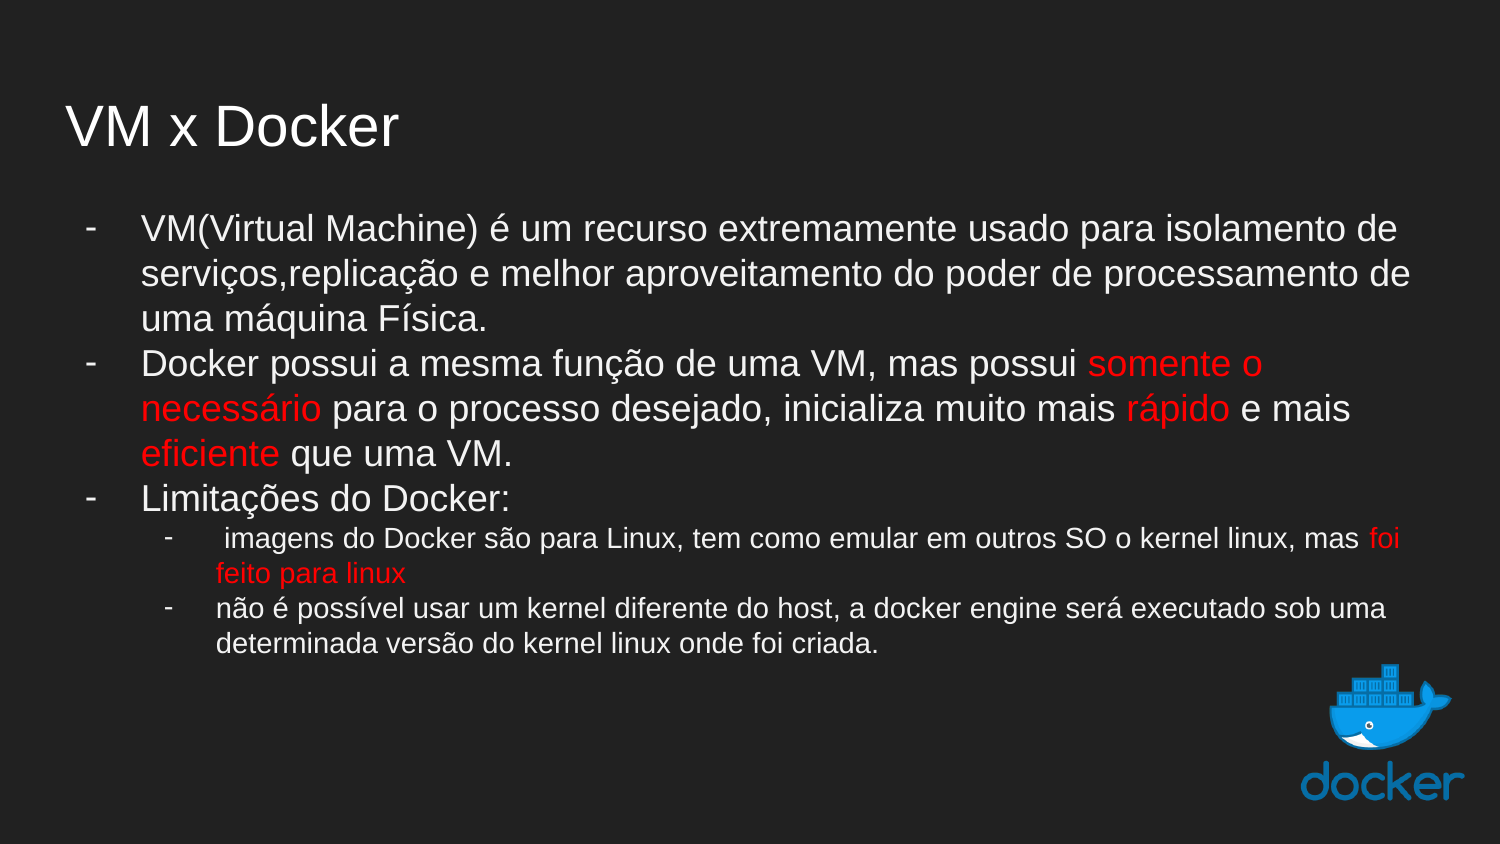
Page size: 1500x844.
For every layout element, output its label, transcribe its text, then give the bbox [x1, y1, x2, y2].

text_box VM(Virtual Machine) é um recurso extremamente usado para isolamento de serviços,replicação e melhor aproveitamento do poder de processamento de uma máquina Física. Docker possui a mesma função de uma VM, mas possui somente o necessário para o processo desejado, inicializa muito mais rápido e mais eficiente que uma VM. Limitações do Docker: imagens do Docker são para Linux, tem como emular em outros SO o kernel linux, mas foi feito para linux não é possível usar um kernel diferente do host, a docker engine será executado sob uma determinada versão do kernel linux onde foi criada. [51, 189, 1449, 750]
text_box VM x Docker [51, 72, 1449, 167]
picture [1286, 649, 1479, 815]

* _EXERCISE TASK_:
Set down every line of the records word for word, but leave out the pictures.

* _SOLUTION_:
Page size: 1500x844.
For every layout element, output its label, transcribe its text, then give the bbox [x1, y1, x2, y2].

text_box VM(Virtual Machine) é um recurso extremamente usado para isolamento de serviços,replicação e melhor aproveitamento do poder de processamento de uma máquina Física. Docker possui a mesma função de uma VM, mas possui somente o necessário para o processo desejado, inicializa muito mais rápido e mais eficiente que uma VM. Limitações do Docker: imagens do Docker são para Linux, tem como emular em outros SO o kernel linux, mas foi feito para linux não é possível usar um kernel diferente do host, a docker engine será executado sob uma determinada versão do kernel linux onde foi criada. [51, 189, 1449, 750]
text_box VM x Docker [51, 72, 1449, 167]
picture [1286, 649, 1479, 815]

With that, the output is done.